DeVliegendeHollander comments on "Spiritual" techniques that actually work thread - Less Wrong

7 [deleted] 11 March 2015 10:35AM

You are viewing a comment permalink. View the original post to see all comments and the full post content.

Comments (68)

You are viewing a single comment's thread. Show more comments above.

Comment author: chaosmage 11 March 2015 12:08:07PM 4 points [-]

I'm pretty sure initiation rituals artificially heighten the likelihood the initiate will remember that moment vividly (as a flashbulb memory), then introduce concepts or beliefs that the initiatory tradition wants to pass on.

A big one is non-identification with the self, and the radically different state of mind this leads to. Sam Harris' book "Waking Up" explains this decently, entirely without and explicitly against supernaturalism.

Apart from that, I think the storehouse of spiritual techniques has been looted fairly exhaustively. Some things have been found to work in some way (astral projection as lucid dreaming, amulets as comfort objects, various beliefs in mind-altering speech as hypnosis and NLP, various forms of meditation as techniques of relaxation and improved cognitive control) while most have been found to be nonsense. I can't think of any the jury is still out on, except the two above.

Comment author: [deleted] 11 March 2015 01:43:59PM 1 point [-]

Thank you.

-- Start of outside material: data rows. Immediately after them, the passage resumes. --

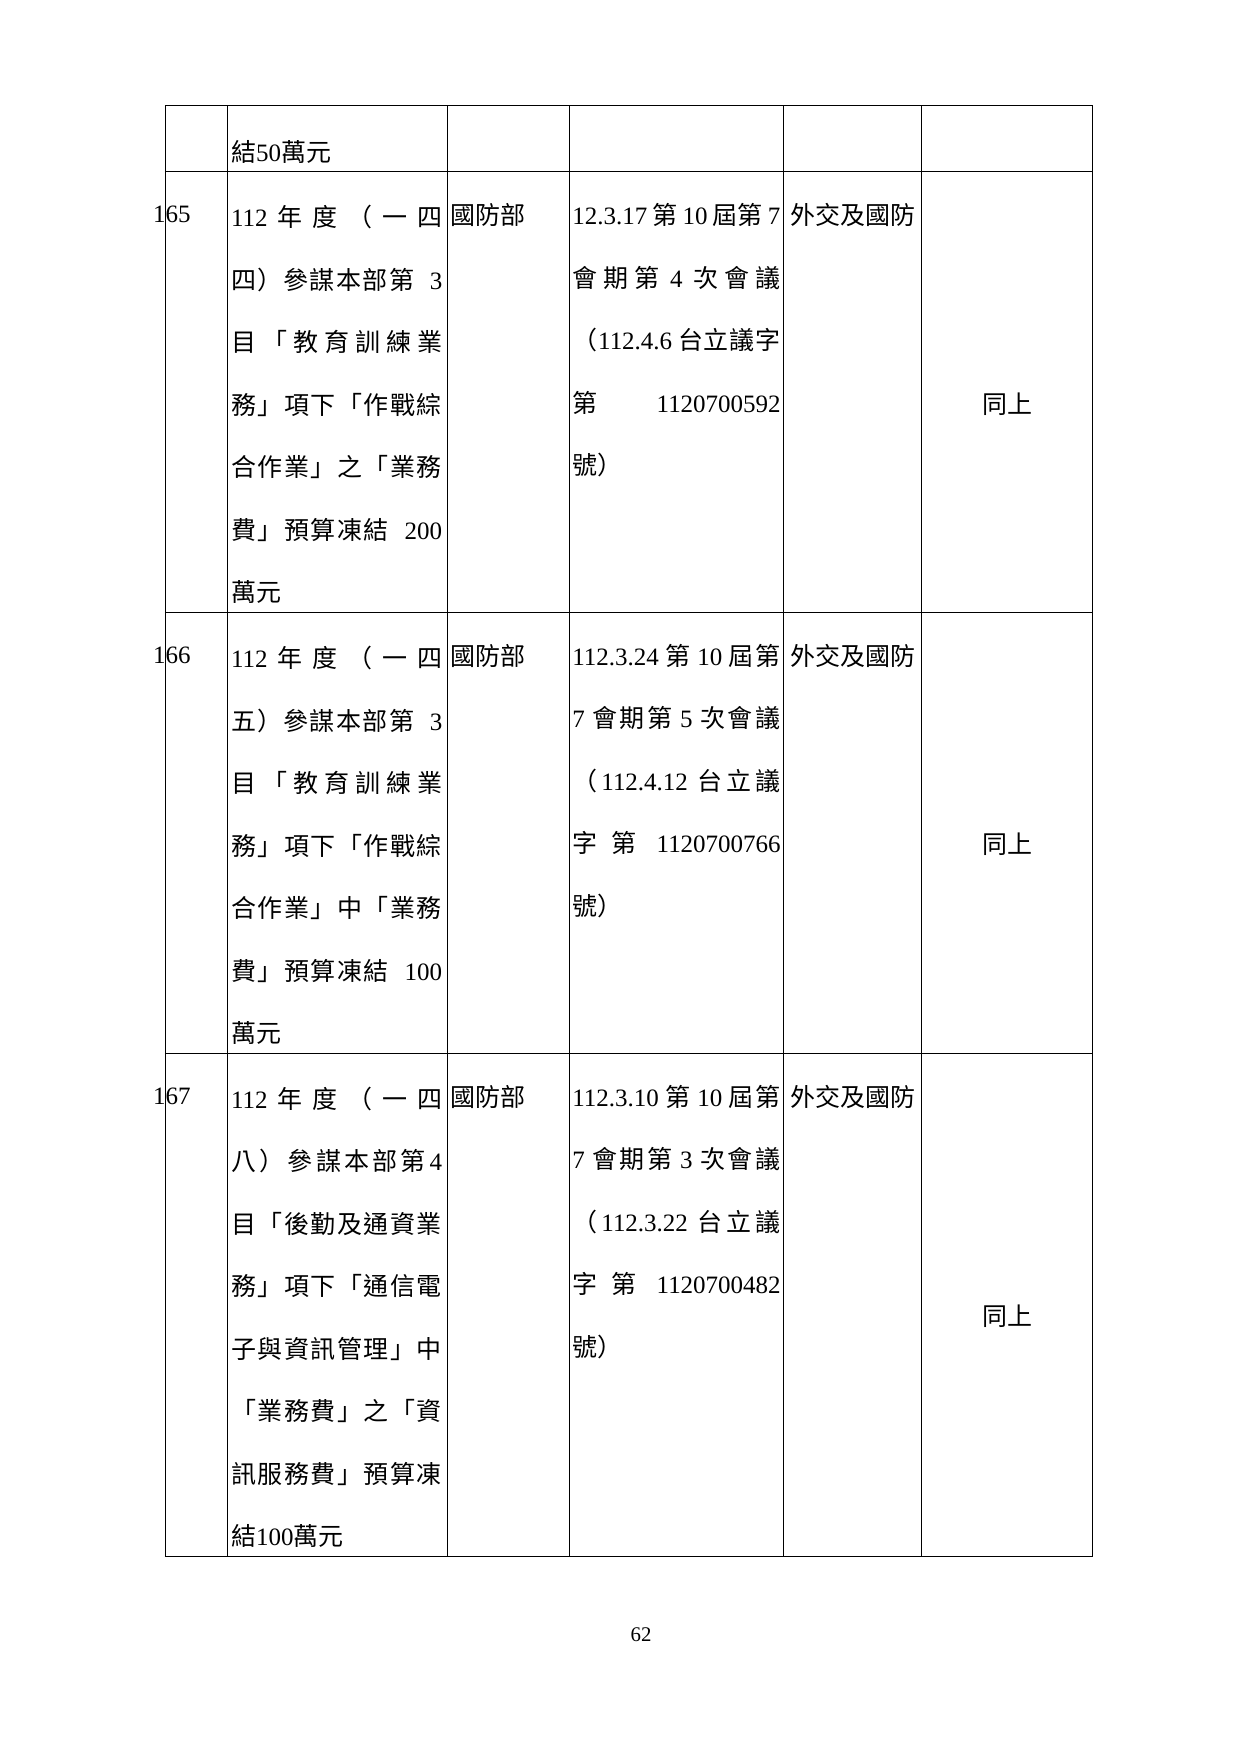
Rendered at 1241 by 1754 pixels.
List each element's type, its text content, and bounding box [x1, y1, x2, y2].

table_cell [448, 106, 569, 171]
table_cell 結50萬元 [228, 106, 447, 171]
table_cell [570, 106, 783, 171]
table_cell 112.3.10第10屆第7會期第3次會議（112.3.22台立議字第1120700482號） [570, 1054, 783, 1556]
table_cell [922, 106, 1092, 171]
table_cell 國防部 [448, 1054, 569, 1556]
table_cell [166, 172, 227, 612]
table_cell [166, 613, 227, 1052]
table_cell 112年度（一四八）參謀本部第4目「後勤及通資業務」項下「通信電子與資訊管理」中「業務費」之「資訊服務費」預算凍結100萬元 [228, 1054, 447, 1556]
table_cell [166, 1054, 227, 1556]
table_cell 112.3.24第10屆第7會期第5次會議（112.4.12台立議字第1120700766號） [570, 613, 783, 1052]
table_cell 同上 [922, 172, 1092, 612]
table_cell 外交及國防 [784, 172, 921, 612]
table_cell 外交及國防 [784, 613, 921, 1052]
table_cell 112年度（一四四）參謀本部第 3 目「教育訓練業務」項下「作戰綜合作業」之「業務費」預算凍結 200 萬元 [228, 172, 447, 612]
table_cell 同上 [922, 613, 1092, 1052]
table_cell 外交及國防 [784, 1054, 921, 1556]
table_cell 同上 [922, 1054, 1092, 1556]
table_cell 112年度（一四五）參謀本部第 3 目「教育訓練業務」項下「作戰綜合作業」中「業務費」預算凍結 100 萬元 [228, 613, 447, 1052]
table_cell [784, 106, 921, 171]
table_cell [166, 106, 227, 171]
table_cell 國防部 [448, 613, 569, 1052]
table_cell 12.3.17第10屆第7會期第4次會議（112.4.6台立議字第1120700592號） [570, 172, 783, 612]
table_cell 國防部 [448, 172, 569, 612]
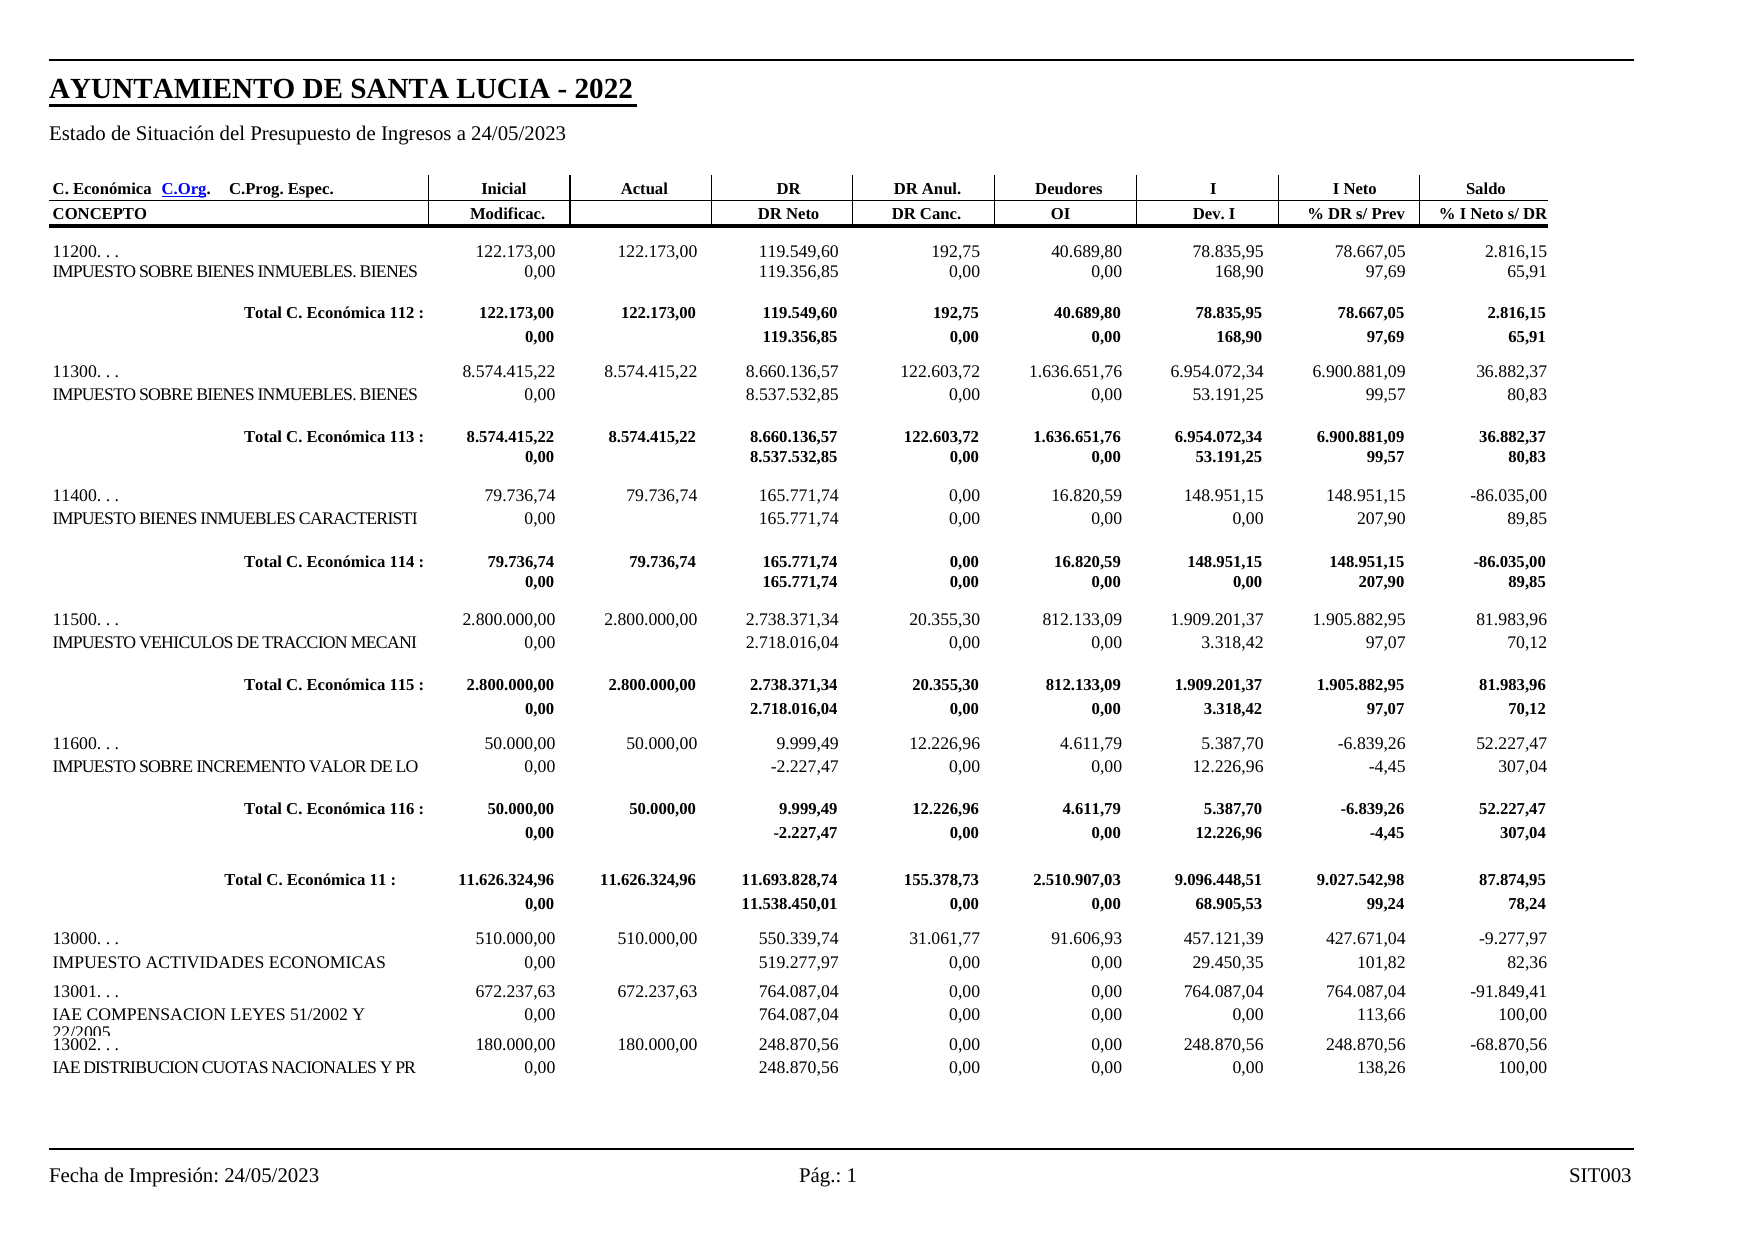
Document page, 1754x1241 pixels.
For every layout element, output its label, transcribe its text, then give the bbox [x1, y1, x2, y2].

I mean the looted ones too, I don't think everybody knows about them.

For example, here is a technique I always thought it should exist and simply cannot find it, nowhere at all, maybe it doesn't or maybe I am just really missing something: I have always thought that with something like rapid breathing I should be able to stimulate my central nervous system the way say amphetamines do it, to temporarily be quicker thinking, physically faster, and ignore fatigue, it would be handy in many situations, really this is something that probably exists because if the CNS can be stimulated at all then probably not only through chems, and I am probably just overlooking something. Maybe there is a tribal people somewhere who do this jumping up and down and chanting, calling it a sacred rage induced by the war god or something.

Comment author: TimFreeman 11 March 2015 03:09:53PM 4 points [-]

Hyperventilating leads to hallucinations instead of stimulation. I went to a Holotropic Breathwork session once. Some years before that, I went to a Sufi workshop in NYC where Hu was chanted to get the same result. I have to admit I cheated at both events -- I limited my breathing rate or depth so not much happened to me.

Listening to the reports from the other participants of the Holotropic Breathwork session made my motives very clear to me. I don't want any of that. I like the way my mind works. I might consider making purposeful and careful changes to how my mind works, but I do not want random changes. I don't take psychoactive drugs for the same reason.

Comment author: Lumifer 11 March 2015 03:42:43PM 1 point [-]

Hyperventilating leads to hallucinations instead of stimulation.

With me, hyperventilation leads to just a woozy/l'm-gonna-faint feeling.

As an aside, if you hyperventilate for several minutes, you then can stop breathing for a surprisingly long time. You just go around your daily routine -- and not breathe. It's a weird experience :-/

Comment author: [deleted] 11 March 2015 04:24:24PM 1 point [-]

Yes, I learned that from no-equipment divers. With this simple trick people can look around down there with just a mask and fin. They claim with practice the mental effect disappears.

Comment author: Lumifer 11 March 2015 04:33:02PM 1 point [-]

For free diving, sure, but the weirdness is in walking around your kitchen (or office, or whatever) for several minutes and not breathing. Especially when you realize that if you want to talk, you need some flow of air in your throat :-/

Comment author: Gabriel 12 March 2015 05:24:05PM 2 points [-]

Don't hyperventilate before diving (or at all, really). It doesn't oxygenate blood more than ordinary breathing but it does confuse the breathing reflex allowing you to overextend yourself and possibly drown.

Comment author: ThrustVectoring 13 March 2015 04:57:05AM 1 point [-]

Random changes can be useful. Human minds are not good at being creative and exploring solution space. They can't give "random" numbers, and will tend to round ideas they have towards the nearest cached pattern. The occasional jolt of randomness can lead to unexplored sections of solution space.

Comment author: sumguysr 23 February 2016 07:40:00AM 0 points [-]

Investigating the methods of Wim Hof may yield some useful data points in this search. His book is painfully long winded and self-indulgent, and I'm only half way through without finding any direct methods, but the separate synopsis of the method I've found through google has thus far proven to be both invigorating and grounding when I've tried it.